Slow Neutral Antimatter Atoms in Excited States for Inertial-type Precision Measurements (SNAP)

The Antiproton Decelerator (AD) facility at CERN became operational in 2000 and is presently the only facility in the world to allow the realization of experiments with low energy antiproton beams. It has led to the successful production of cold antihydrogen, which has been widely acknowledged in the scientific community, as well as in the public media.

The successful storage of antihydrogen over an extended period was selected as top physics highlight in 2010 by physics world. Other more recent breakthroughs include the production of antihydrogen for in-flight hyperfine spectroscopy , direct measurements into the antihydrogen charge anomaly , observation of the 1S-2S transition in trapped antihydrogen and its characterization, the observation of the 1S-2P Lyman-alpha transition in antihydrogen, the demonstration of novel cooling techniques, the precise measurement of the antiproton-to-proton charge-mass ratio, and studies into high-resolution laser resonances of antiprotonic helium in superfluid 4He.

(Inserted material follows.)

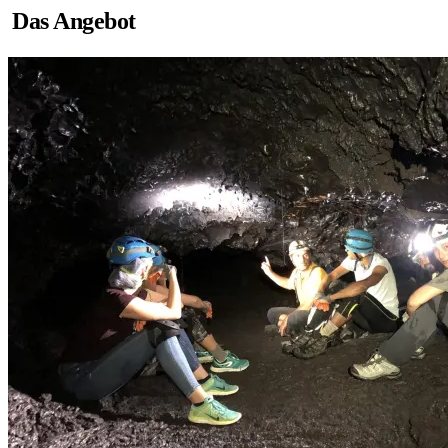
Das Angebot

The here-proposed project SNAP aims at developing slow beams of neutral antimatter atoms for cutting-edge antimatter physics research. The AEgIS collaboration, located at the AD, has the primary goal to directly measure, for the first time, the effect of gravity on antihydrogen with significant precision. Indirect bounds that assume the validity of, for example, the universality of free fall, the Weak Equivalence Principle or the CPT invariance also in the case of antimatter constrain an anomalous gravitational behaviour to a level where only precision measurements can operate. Vice versa, antimatter experiments with sufficient precision are essential to validate these fundamental assumptions. By creating nanostructured silicon membranes with few micrometer thickness, a geometrically optimized positron-to-positronium converter will be used to efficiently form a Ps beam in cryogenic UHV environments. Making use of AEgIS' two established laser systems for Ps excitation, we will then attempt Ps laser cooling for the first time. The successful application of laser cooling will enable us to create the world-wide coldest Ps beam with an outstanding intensity.

This beam will be immediately applied to two ambitious research agendas:

The first is AEgIS' flagship goal to perform the charge exchange reaction between cold antiprotons from the new ELENA facility and AEgIS' intense cold Ps beam to create a pulsed source of antihydrogen with unprecedented intensity.

The second is the systematic study of excited neutral Ps atoms passing through a matter grating. Such gratings are the central piece of a so-called Moire deflectometer, essentially an atomic interferometer operating in the classical regime. The deflectometer enables the detection of the displacement of neutral atoms due to gravity with the required precision, the main uncertainty being the influence of the grating's surface dipole potentials. We thus apply our cold Ps beam to study the effect of van-der-Waals forces of the matter grating on neutral excited atoms, exploiting the unique property of the matter-antimatter compound system to annihilate after a well-defined time or upon collision into its signature annihilation particles, carrying information about the interaction with the gratings.